The tires and the brakes fall away gradually, though it’s easy to sense the degradation. We never barreled into Lime Rock’s Big Bend right-hander with no brakes, nor did we slide off the road at 80 mph because the tires chunked apart. As the laps tick away, the brakes and tires just won’t work as well as they did five laps before. Our advice? Get your timed laps in early in the session. After that, focus on having fun.

2024 BMW M3 CS Review

DW Burnett

Cons: Hefty Curb Weight, There Are Chaper And Better Track Cars Out There

The M3 CS’s cabin is a familiar sight if you’ve driven a normal M3. The space is dominated by a pair of 12.3-inch screens. One is for the gauge cluster, while the other acts as a central hub for things like climate and entertainment. The CS stands out with a smattering of carbon fiber and Alcantara trim. I don’t mind most of it, but I know the steering wheel won’t age gracefully. If it were my car, I’d swap it out for a leather equivalent. Also, there’s no center console, which means nowhere to rest your elbow. 

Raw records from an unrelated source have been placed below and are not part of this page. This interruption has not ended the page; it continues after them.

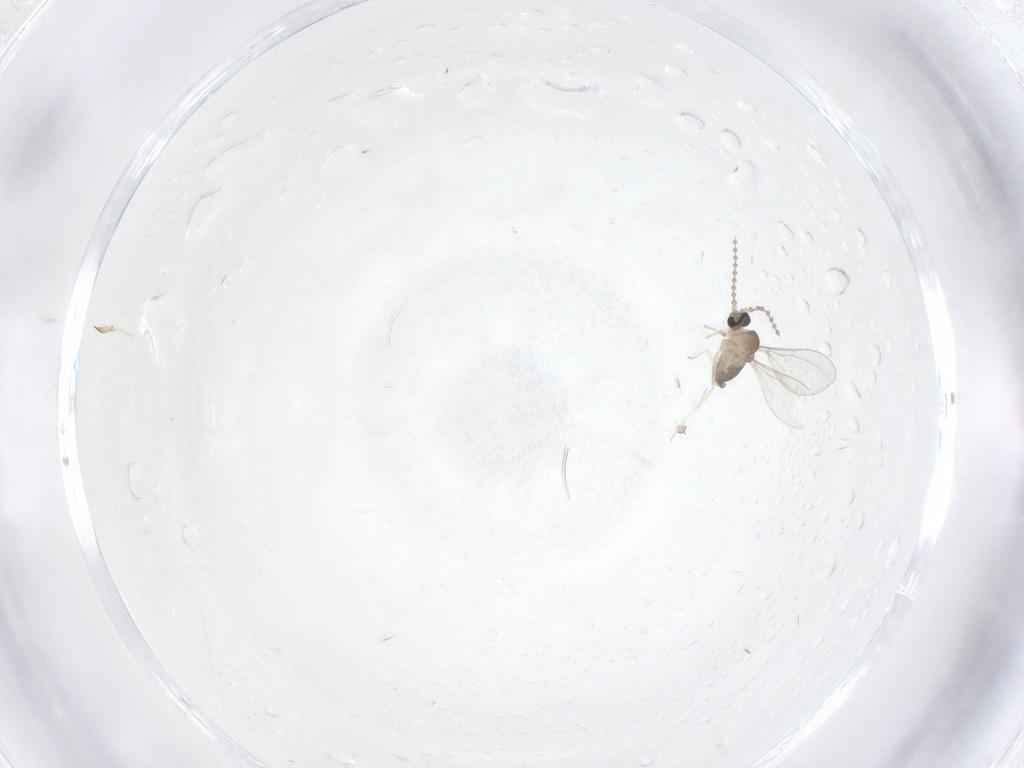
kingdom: Animalia
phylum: Arthropoda
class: Insecta
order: Diptera
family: Cecidomyiidae
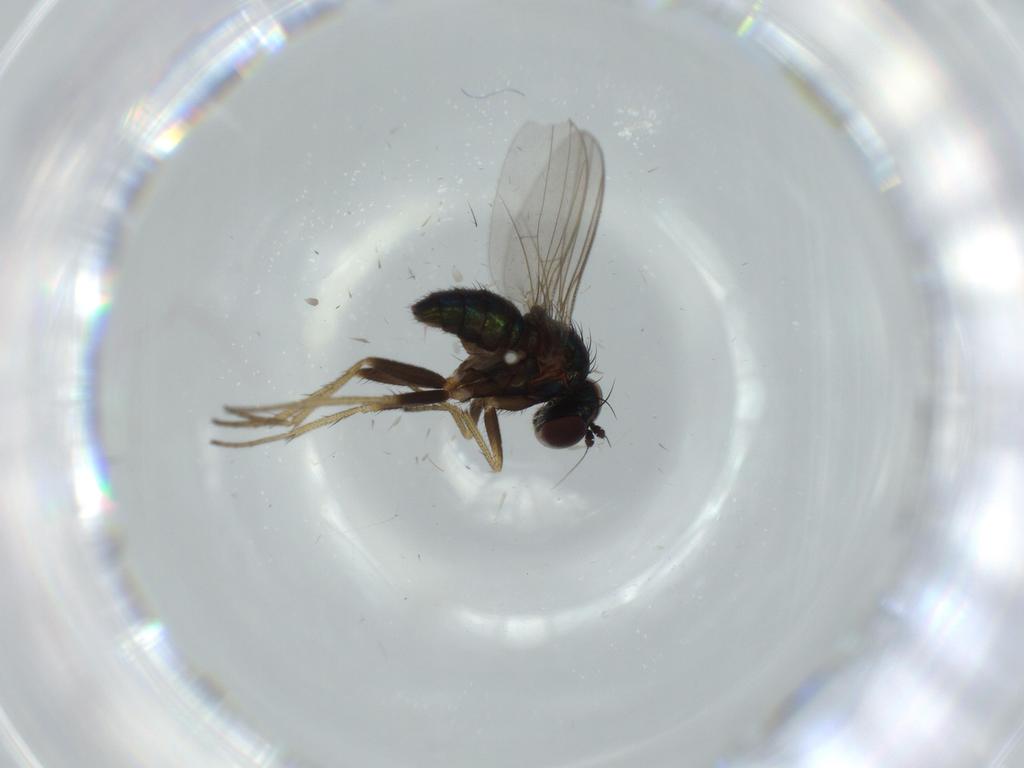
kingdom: Animalia
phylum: Arthropoda
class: Insecta
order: Diptera
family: Dolichopodidae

While the CSL comes standard with fixed-back bucket seats, the M3 CS gets the more widely used adjustable carbon buckets. These seats have developed a bit of a reputation thanks to their weird groin-area carbon centerpiece and comically vertical thigh bolsters, but I love them. They allow you to get really low in the car, and because you can move the back portion, you can adjust them to your body type, alleviating back pain (for a few hours, anyway). Plus, there’s a real bench out back, meaning you can fit five people with ease. That makes the CS far easier to justify as a do-it-all car. 

For the price, there are better track cars out there. You’ll have more fun and more consistent performance in a Boxster or Cayman GTS 4.0, for instance. And you can get about 90 percent of the performance from a normal M3 Competition with xDrive. But no other car on sale delivers that same mix of usability, joy, and outrageous speed. Wrapping it all up in a bright green and gold Tokyo Drift-style package only adds to the silliness. I’d have a tough time choosing between one of these and an M2. The purist in me wants the stick-shift coupe, but ultimately, the CS is more fun. Guess that’s one way to justify the price.